Jarren Duran, OF, Boston Red Sox
No one may be happier to see the calendar turn to July than Jarren Duran, who may be in for a huge month if his streaky form continues its regular pattern. Duran struggled through April with a .170 average and just one home run before putting together a monster May. He homered on the first and last day of May, and seven other times in between, hitting .261 for the month and adding five steals, flashing the five-tool ceiling we saw in his 2024 breakout campaign. The winds changed again in June, crashing back down to a .152 average and a 35% strikeout rate for the month. So how much stock do we put into one excellent month sandwiched between two bad ones?
A couple of trends are working in opposite directions thus far, indicating regression is likely for Duran the rest of the way, not all positive or negative. His home-run pace should slow significantly, but the .244 BABIP gives hope to see his average rise, and in turn, the stolen bases. Duran has never had a season finish with a BABIP below .300, so it wouldn’t be a surprise to see something a little closer to last year’s .256 average the rest of the way. For that to be possible, the 30% strikeout rate will have to improve.
Altogether, Duran’s profile should only be prioritized for managers in need of steals, where you can stream for matchups against RHP, especially those with lower-strikeout rates. In shallower formats and points leagues, it’s not worth chasing the ceiling for a player that likely already hit it a month ago. Sam Antonacci and Bryson Stott are available in about half of all leagues and provide more consistency for stolen bases without giving up much upside.
Verdict: Panic
Daylen Lile, OF, Washington Nationals
In just his second season in MLB and at only 23 years old, it appears the league has adjusted how to attack Daylen Lile. With a .251 average, eight home runs, and seven stolen bases so far, Lile is on pace to be a 15-15 hitter this season, a solid contributor to complete an outfield in many leagues. However, the last month is showing the floor could be much lower than that. Lile had a streak with four home runs in as many games, ending with a 3-4 performance on May 15th against the Orioles, and has struggled mightily since.

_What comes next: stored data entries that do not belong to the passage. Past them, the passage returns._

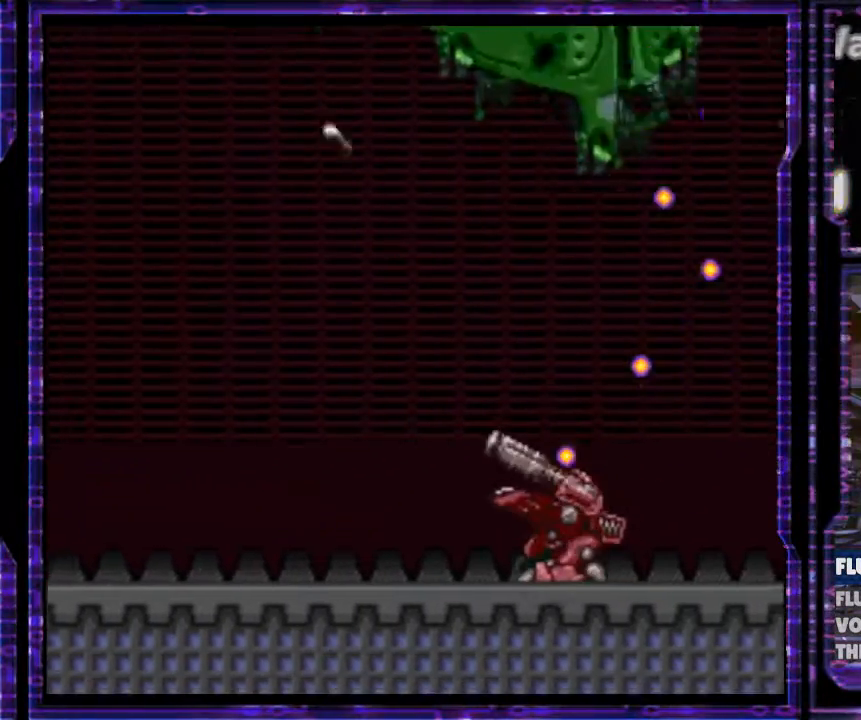
{"buttons": ["X", "Y", "DPAD_UP", "DPAD_RIGHT"], "events": [[133, "DPAD_RIGHT", "down"], [167, "DPAD_UP", "down"], [400, "Y", "down"]]}
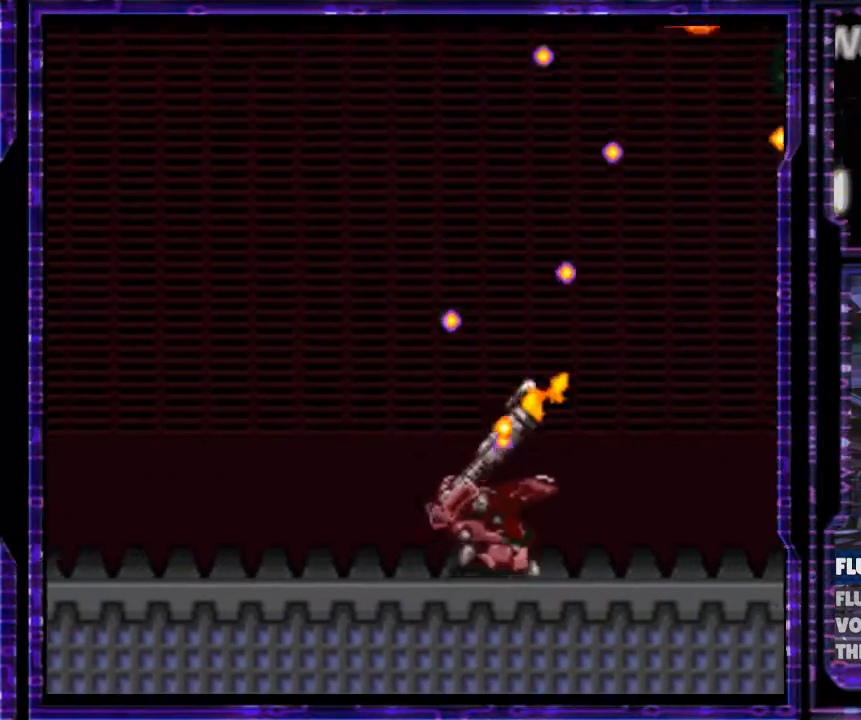
{"buttons": ["X"], "events": [[167, "DPAD_UP", "up"], [233, "DPAD_RIGHT", "up"], [467, "Y", "up"]]}
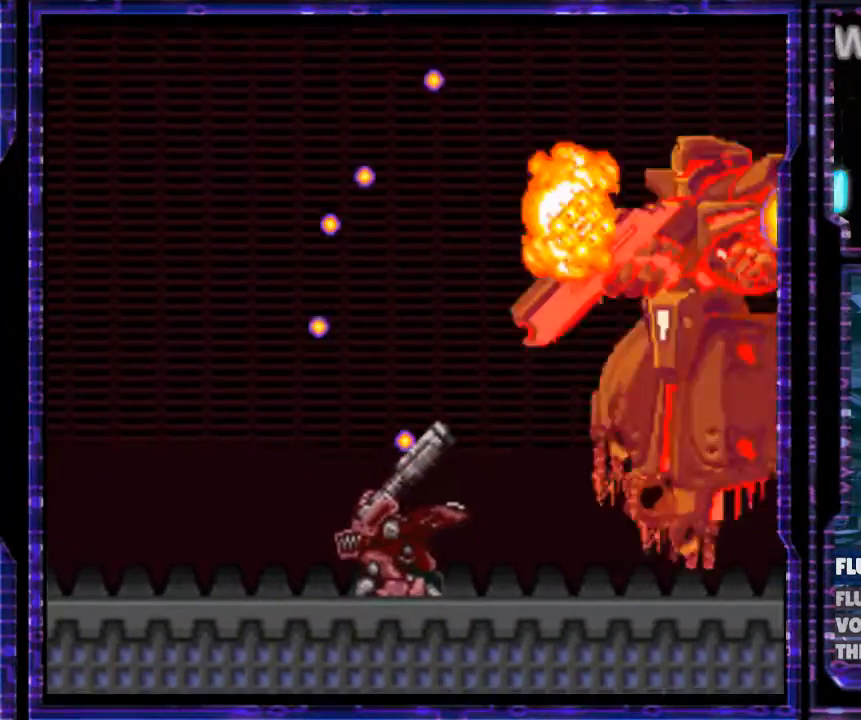
{"buttons": ["X", "Y"], "events": [[100, "Y", "down"]]}
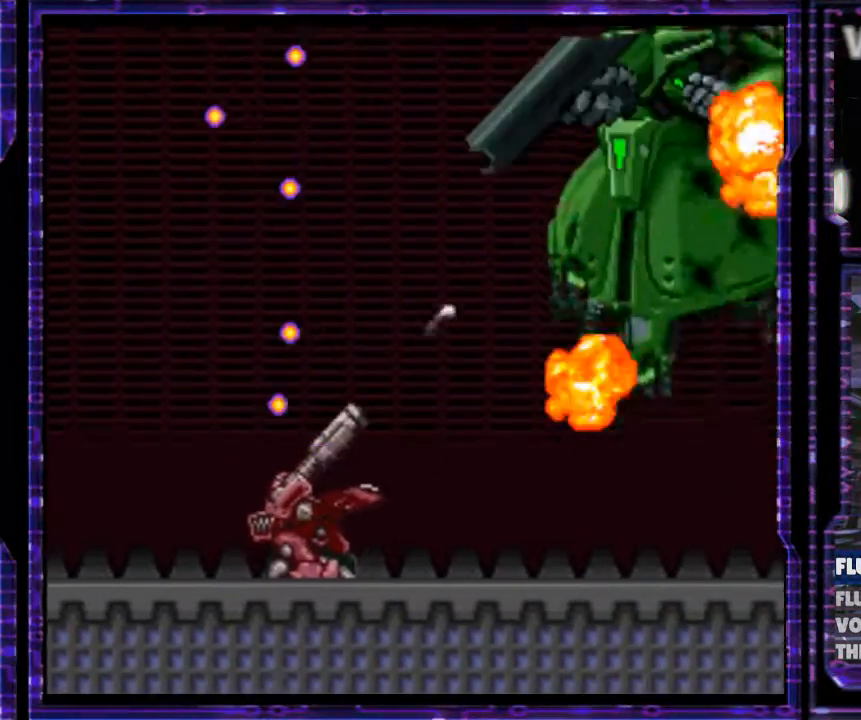
{"buttons": ["X", "DPAD_UP"], "events": [[100, "DPAD_LEFT", "down"], [100, "Y", "up"], [433, "DPAD_LEFT", "up"], [433, "DPAD_UP", "down"]]}
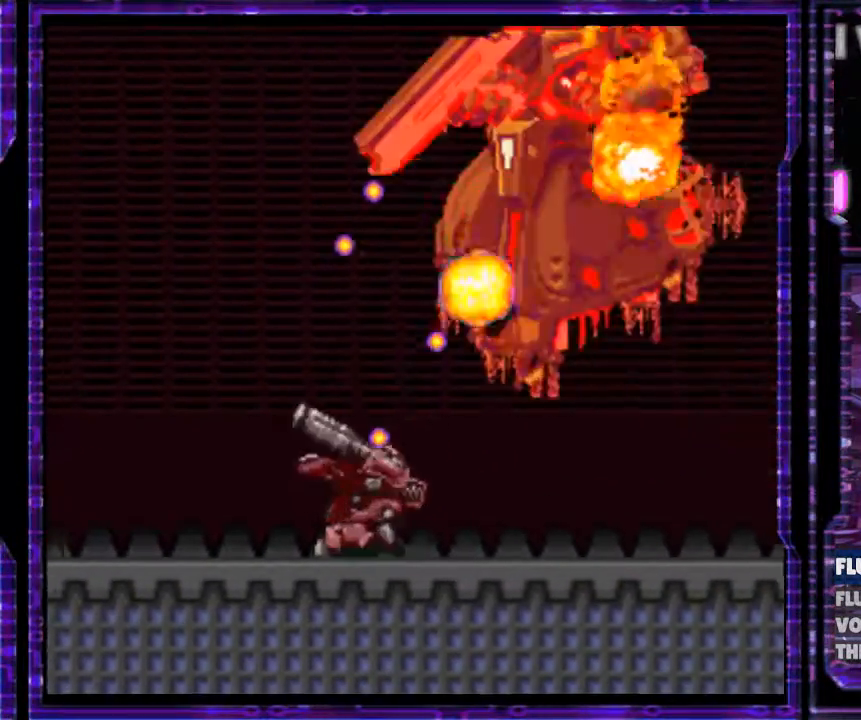
{"buttons": ["X", "DPAD_RIGHT"], "events": [[33, "DPAD_RIGHT", "down"], [133, "DPAD_RIGHT", "up"], [133, "Y", "down"], [167, "DPAD_UP", "up"], [433, "DPAD_RIGHT", "down"], [500, "Y", "up"]]}
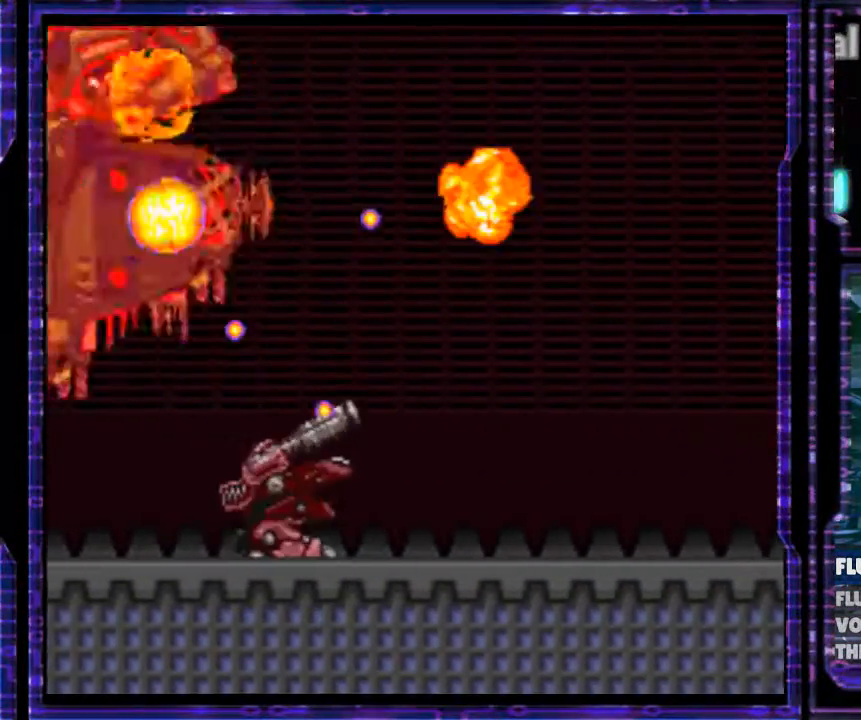
{"buttons": ["X", "Y"], "events": [[267, "DPAD_RIGHT", "up"], [267, "DPAD_UP", "down"], [300, "DPAD_LEFT", "down"], [367, "Y", "down"], [433, "DPAD_LEFT", "up"], [433, "DPAD_UP", "up"]]}
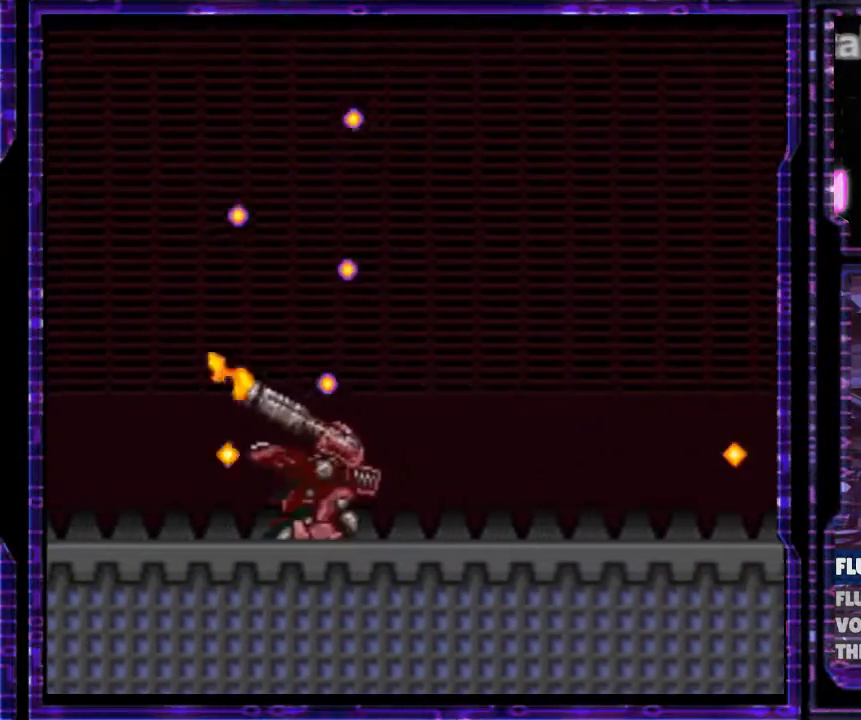
{"buttons": ["X"], "events": [[467, "Y", "up"]]}
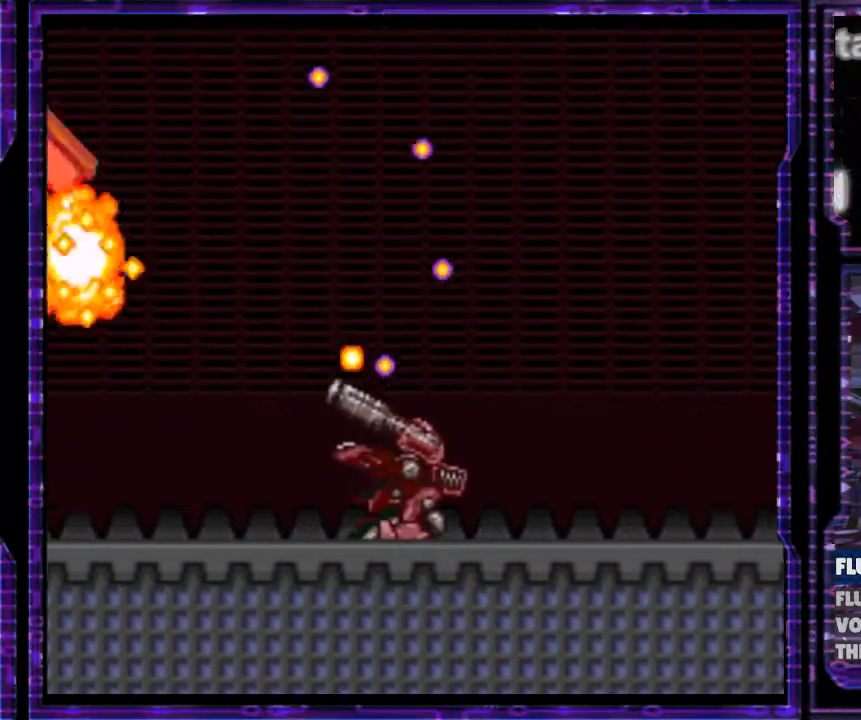
{"buttons": ["X", "Y"], "events": [[33, "Y", "down"]]}
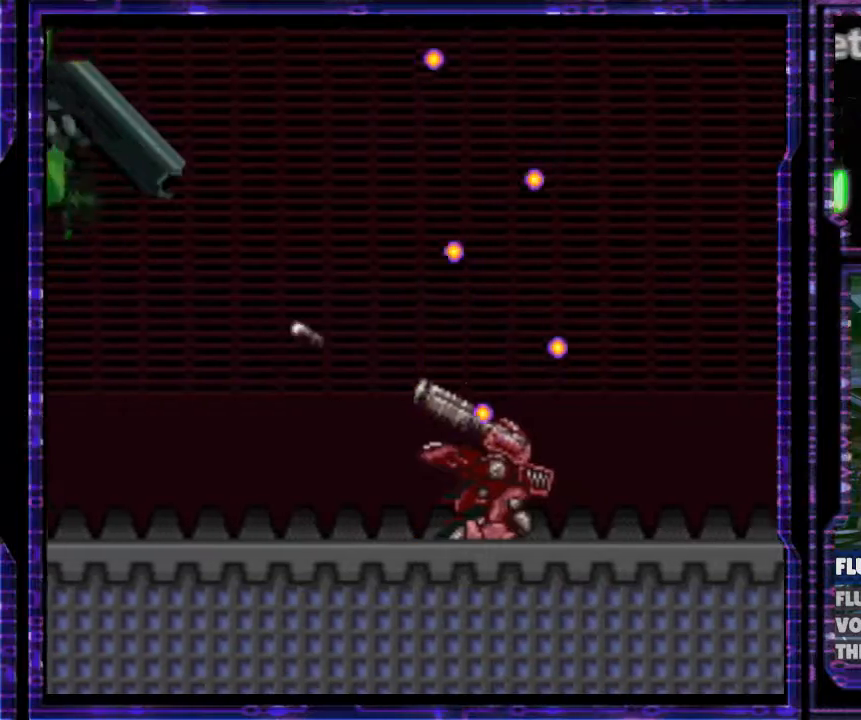
{"buttons": ["X", "Y"], "events": [[367, "Y", "up"], [467, "Y", "down"]]}
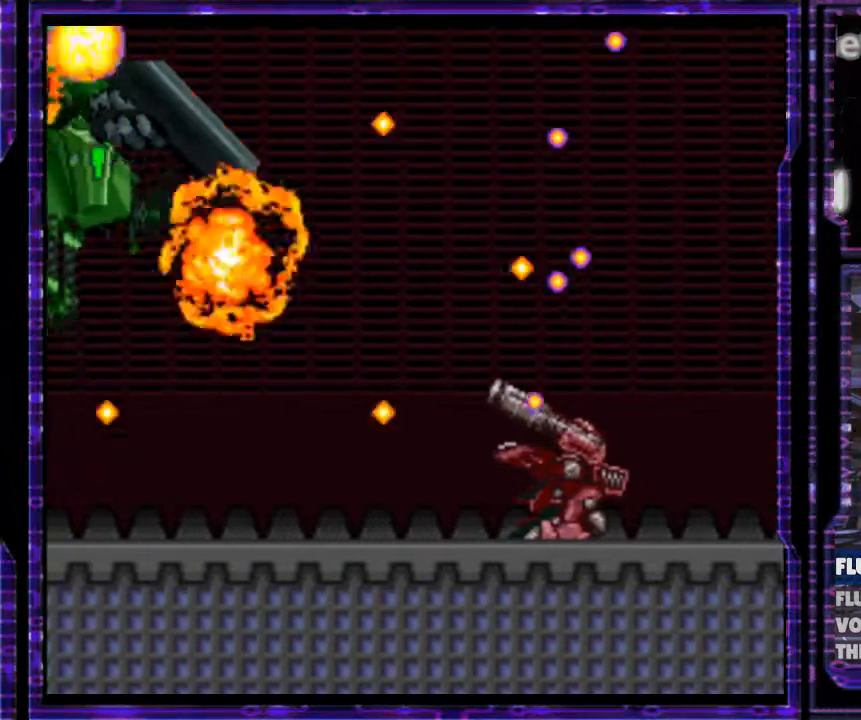
{"buttons": ["X", "Y"], "events": []}
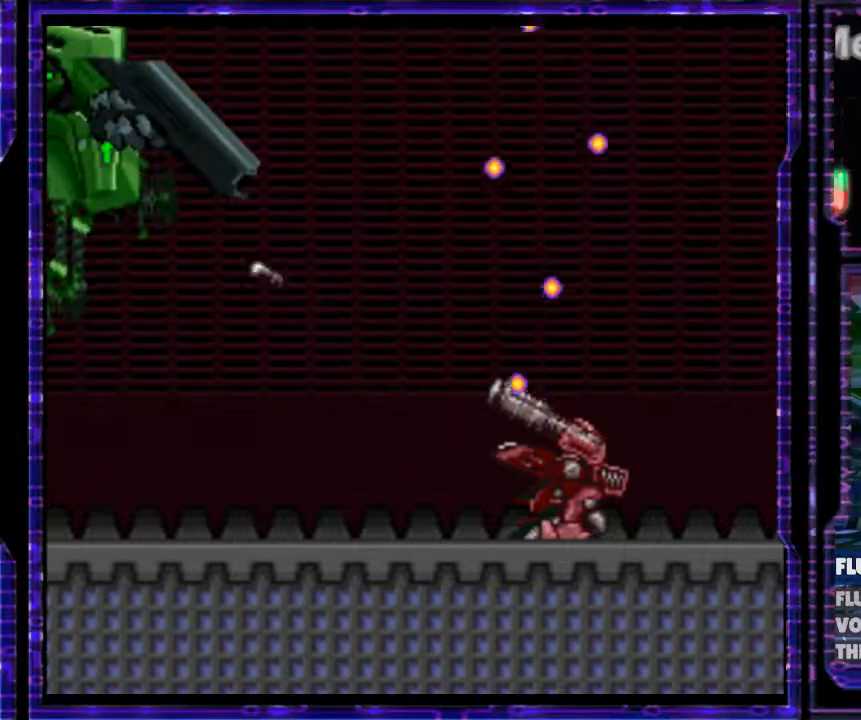
{"buttons": ["X", "Y"], "events": [[200, "Y", "up"], [333, "Y", "down"]]}
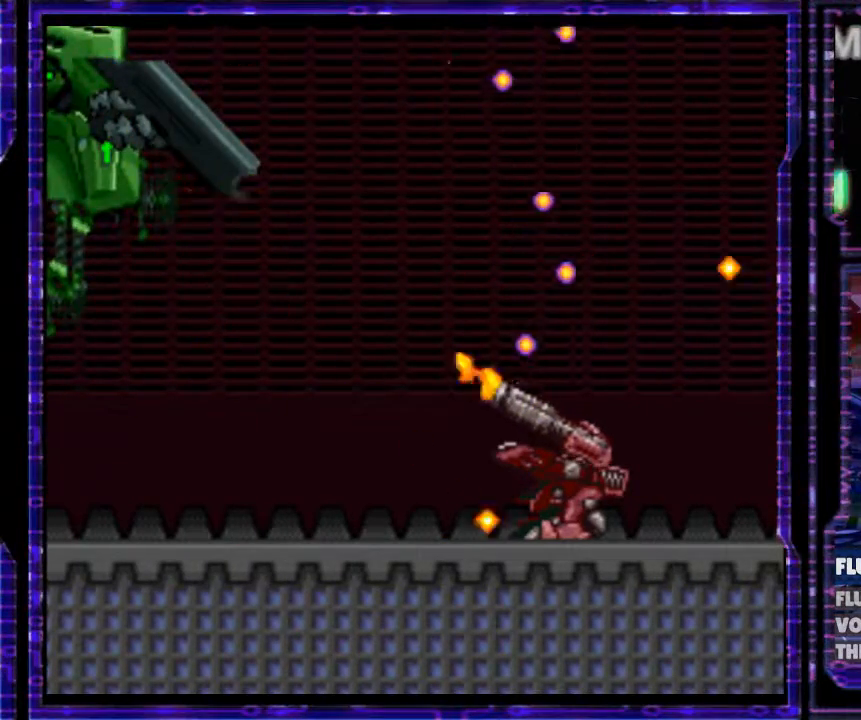
{"buttons": ["X", "Y"], "events": []}
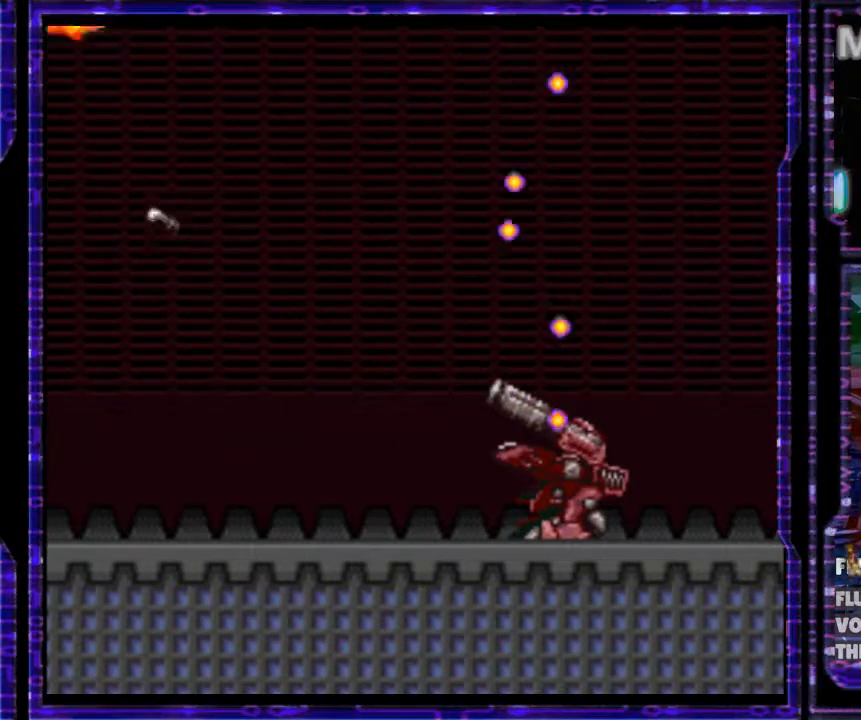
{"buttons": ["X", "Y", "DPAD_LEFT"], "events": [[67, "Y", "up"], [200, "Y", "down"], [500, "DPAD_LEFT", "down"]]}
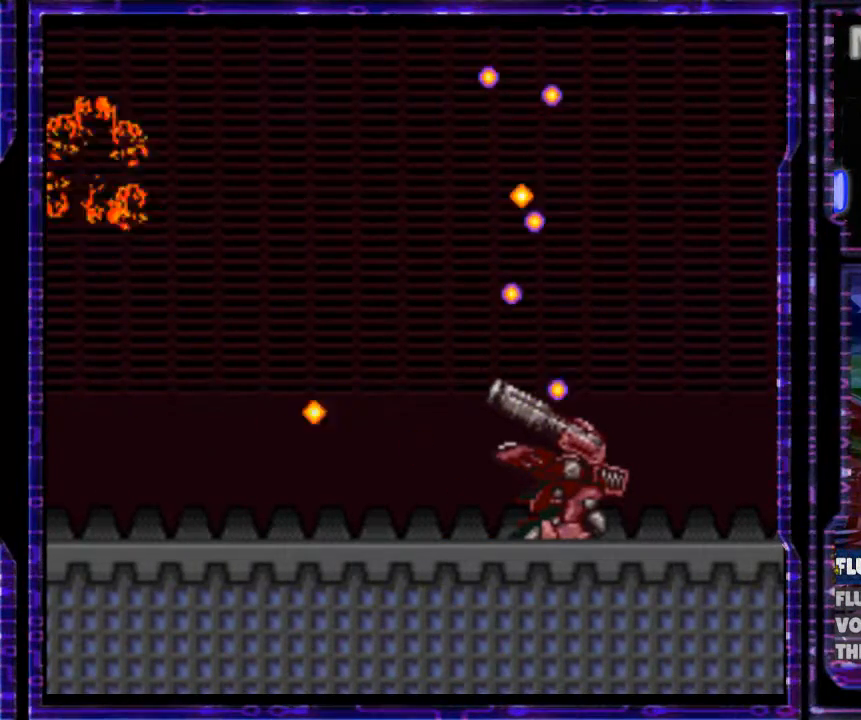
{"buttons": ["X", "DPAD_UP", "DPAD_LEFT"], "events": [[233, "DPAD_UP", "down"], [433, "Y", "up"]]}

Including his rookie numbers, there’s a steady decline across Lile’s first 700 plate appearances, a little bit more than a full season’s worth of playing time. There’s neither enough of a track record to count on nor a high enough ceiling to chase for managers to wait this out. It’s best to look elsewhere until he shows us something different to think otherwise.
Verdict: Panic
JJ Bleday, OF, Cincinnati Reds
After a disappointing 2025 campaign and starting this season in AAA, many managers dumped JJ Bleday back to waivers when his red-hot eight-home-run May evaporated into a cool .161-average June. Surely, May was just an exception, right? Like Pitcher List’s own Scott Chu says at the start of every Hitter List article:
Regardless of true talent, anyone talented enough to make it to the big leagues can be brilliant or putrid for 50 to 100 at-bats.
Despite the poor average, there’s enough reason to believe that Bleday’s May performance was no fluke. The BB% and K% remained consistent in both May and June, at around 13% and 20%, respectively. Quality of contact rates show no obvious signs to explain the drop in average either. Bleday still hit four home runs in a “bad” month and has a wonderful schedule ahead that could add to that season total. Beginning July 1, the Reds will play in HR-friendly Cincinnati or Denver for 22 of their next 31 games. Now is the time to buy low, as reality is likely somewhere in the middle, and plenty good enough to be rostered in more leagues.